Dataset records:
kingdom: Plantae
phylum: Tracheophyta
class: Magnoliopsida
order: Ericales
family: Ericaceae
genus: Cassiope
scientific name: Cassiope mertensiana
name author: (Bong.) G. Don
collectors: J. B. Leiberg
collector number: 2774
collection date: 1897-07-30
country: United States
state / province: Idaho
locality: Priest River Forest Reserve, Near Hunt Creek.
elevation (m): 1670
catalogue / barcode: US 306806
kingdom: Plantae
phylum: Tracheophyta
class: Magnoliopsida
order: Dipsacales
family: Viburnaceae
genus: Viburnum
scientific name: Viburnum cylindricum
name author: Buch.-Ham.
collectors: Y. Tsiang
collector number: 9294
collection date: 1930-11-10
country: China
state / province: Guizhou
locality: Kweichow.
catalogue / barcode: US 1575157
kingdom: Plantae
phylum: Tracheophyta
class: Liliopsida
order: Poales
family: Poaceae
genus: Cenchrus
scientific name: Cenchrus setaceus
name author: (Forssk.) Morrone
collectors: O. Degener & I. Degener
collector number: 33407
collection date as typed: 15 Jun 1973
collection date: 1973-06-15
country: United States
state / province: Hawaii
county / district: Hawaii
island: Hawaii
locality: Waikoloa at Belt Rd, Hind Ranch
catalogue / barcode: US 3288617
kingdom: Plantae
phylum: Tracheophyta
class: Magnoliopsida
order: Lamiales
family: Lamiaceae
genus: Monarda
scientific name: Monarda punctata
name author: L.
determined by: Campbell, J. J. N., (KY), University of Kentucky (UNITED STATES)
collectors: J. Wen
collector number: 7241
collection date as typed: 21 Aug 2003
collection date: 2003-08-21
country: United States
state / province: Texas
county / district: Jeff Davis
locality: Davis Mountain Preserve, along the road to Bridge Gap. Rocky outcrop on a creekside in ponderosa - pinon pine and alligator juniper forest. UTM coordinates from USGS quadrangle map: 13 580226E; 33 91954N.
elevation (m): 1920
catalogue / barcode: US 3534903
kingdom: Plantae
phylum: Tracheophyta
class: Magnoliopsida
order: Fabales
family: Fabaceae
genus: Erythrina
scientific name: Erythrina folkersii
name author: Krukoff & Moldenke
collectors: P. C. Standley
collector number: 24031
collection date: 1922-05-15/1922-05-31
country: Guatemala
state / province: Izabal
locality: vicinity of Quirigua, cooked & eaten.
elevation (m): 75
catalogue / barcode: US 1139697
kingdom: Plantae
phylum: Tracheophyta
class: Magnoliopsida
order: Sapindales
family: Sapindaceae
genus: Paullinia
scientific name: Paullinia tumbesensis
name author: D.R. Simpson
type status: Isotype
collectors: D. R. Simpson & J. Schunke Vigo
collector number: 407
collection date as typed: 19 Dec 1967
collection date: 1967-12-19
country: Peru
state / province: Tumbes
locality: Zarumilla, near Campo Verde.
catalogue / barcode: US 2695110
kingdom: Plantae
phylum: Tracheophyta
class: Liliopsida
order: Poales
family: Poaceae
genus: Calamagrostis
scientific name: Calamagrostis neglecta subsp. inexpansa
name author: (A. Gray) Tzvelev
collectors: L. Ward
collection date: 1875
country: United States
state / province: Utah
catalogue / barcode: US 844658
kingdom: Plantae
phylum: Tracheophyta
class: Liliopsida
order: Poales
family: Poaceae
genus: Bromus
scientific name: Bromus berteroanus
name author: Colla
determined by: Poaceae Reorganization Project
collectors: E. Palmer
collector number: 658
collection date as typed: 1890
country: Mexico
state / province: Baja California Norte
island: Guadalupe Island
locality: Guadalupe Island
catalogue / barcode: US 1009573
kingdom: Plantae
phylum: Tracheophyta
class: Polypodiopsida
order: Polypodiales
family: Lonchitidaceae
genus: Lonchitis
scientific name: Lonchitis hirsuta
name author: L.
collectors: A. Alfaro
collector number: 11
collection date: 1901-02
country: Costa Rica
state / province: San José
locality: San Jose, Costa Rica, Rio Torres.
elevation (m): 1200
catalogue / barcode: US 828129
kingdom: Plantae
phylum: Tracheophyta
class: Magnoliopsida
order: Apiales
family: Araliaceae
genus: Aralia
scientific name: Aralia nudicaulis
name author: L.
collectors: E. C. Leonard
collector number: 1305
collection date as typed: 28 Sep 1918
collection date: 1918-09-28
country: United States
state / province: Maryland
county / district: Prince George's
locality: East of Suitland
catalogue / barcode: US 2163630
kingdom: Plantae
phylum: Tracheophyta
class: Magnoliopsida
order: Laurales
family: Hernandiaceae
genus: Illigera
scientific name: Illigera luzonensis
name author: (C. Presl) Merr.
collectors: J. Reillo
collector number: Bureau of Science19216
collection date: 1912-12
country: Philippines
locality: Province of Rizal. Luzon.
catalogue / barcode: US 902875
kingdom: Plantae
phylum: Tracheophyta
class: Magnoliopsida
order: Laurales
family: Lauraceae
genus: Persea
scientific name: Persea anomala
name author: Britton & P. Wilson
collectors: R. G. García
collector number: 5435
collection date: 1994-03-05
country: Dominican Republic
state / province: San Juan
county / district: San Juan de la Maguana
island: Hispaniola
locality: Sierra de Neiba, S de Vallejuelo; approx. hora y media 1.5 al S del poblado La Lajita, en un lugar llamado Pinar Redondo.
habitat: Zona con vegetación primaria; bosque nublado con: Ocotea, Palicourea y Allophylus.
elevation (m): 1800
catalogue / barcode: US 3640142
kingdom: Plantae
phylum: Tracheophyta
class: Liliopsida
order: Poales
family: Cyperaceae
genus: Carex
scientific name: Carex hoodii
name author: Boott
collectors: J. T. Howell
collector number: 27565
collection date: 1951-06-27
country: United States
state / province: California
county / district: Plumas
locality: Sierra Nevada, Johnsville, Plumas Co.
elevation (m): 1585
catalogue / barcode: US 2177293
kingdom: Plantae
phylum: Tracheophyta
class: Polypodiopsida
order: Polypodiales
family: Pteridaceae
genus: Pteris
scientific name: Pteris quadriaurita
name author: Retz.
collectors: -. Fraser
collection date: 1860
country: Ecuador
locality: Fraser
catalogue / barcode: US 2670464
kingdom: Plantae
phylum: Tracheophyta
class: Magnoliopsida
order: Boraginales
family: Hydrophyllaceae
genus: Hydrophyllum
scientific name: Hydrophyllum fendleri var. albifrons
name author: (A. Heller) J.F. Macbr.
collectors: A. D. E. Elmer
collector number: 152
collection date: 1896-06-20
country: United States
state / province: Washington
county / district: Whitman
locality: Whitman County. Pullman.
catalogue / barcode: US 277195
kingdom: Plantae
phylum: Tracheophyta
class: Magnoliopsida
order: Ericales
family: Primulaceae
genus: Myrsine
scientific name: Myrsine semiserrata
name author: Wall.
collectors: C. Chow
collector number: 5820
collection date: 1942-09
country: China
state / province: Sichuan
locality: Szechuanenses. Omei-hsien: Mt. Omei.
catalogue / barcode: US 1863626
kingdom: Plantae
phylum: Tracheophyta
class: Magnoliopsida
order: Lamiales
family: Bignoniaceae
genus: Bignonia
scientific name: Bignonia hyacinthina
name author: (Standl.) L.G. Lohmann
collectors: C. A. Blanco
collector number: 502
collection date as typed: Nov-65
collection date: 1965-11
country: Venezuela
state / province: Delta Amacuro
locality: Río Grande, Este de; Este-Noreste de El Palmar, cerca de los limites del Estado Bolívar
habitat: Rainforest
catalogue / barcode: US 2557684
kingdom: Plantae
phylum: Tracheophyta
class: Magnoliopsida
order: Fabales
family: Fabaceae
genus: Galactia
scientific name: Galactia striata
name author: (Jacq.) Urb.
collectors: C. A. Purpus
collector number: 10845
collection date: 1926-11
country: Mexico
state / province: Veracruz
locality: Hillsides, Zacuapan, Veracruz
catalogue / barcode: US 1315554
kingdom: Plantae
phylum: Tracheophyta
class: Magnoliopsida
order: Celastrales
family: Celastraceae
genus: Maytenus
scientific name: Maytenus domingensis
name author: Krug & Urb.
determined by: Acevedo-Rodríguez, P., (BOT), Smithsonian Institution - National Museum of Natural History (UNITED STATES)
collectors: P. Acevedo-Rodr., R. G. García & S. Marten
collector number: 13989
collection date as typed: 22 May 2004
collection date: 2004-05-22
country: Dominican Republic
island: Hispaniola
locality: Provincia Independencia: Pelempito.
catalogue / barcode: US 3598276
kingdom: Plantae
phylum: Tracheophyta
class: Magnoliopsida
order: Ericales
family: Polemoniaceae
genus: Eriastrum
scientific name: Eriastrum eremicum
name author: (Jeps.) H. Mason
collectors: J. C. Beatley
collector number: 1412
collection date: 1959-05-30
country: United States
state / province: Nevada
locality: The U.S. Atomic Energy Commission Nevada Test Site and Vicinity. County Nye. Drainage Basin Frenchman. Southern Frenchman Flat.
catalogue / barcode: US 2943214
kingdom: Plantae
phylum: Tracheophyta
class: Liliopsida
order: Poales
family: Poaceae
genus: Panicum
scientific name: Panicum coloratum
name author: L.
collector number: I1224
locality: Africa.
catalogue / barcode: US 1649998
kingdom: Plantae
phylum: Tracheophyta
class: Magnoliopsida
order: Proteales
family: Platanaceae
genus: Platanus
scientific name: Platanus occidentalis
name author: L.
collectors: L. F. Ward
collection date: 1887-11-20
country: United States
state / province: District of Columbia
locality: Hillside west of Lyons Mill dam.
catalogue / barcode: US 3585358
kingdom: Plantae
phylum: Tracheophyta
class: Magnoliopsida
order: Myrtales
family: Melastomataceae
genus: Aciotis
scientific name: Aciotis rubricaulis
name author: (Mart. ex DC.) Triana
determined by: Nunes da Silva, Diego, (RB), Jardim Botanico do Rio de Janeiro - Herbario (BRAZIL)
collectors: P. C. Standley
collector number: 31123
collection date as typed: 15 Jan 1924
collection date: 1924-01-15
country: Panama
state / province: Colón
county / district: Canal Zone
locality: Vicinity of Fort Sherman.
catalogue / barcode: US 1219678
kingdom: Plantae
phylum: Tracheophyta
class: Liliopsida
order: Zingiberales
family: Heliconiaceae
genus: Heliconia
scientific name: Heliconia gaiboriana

### YOUR TASK:
Rewrite the items as a numbered list, from the very first line up to and including the line that contains "name author: Buch.-Ham.". Skip any blank lines.

### CORRECT ANSWER:
1. kingdom: Plantae
2. phylum: Tracheophyta
3. class: Magnoliopsida
4. order: Ericales
5. family: Ericaceae
6. genus: Cassiope
7. scientific name: Cassiope mertensiana
8. name author: (Bong.) G. Don
9. collectors: J. B. Leiberg
10. collector number: 2774
11. collection date: 1897-07-30
12. country: United States
13. state / province: Idaho
14. locality: Priest River Forest Reserve, Near Hunt Creek.
15. elevation (m): 1670
16. catalogue / barcode: US 306806
17. kingdom: Plantae
18. phylum: Tracheophyta
19. class: Magnoliopsida
20. order: Dipsacales
21. family: Viburnaceae
22. genus: Viburnum
23. scientific name: Viburnum cylindricum
24. name author: Buch.-Ham.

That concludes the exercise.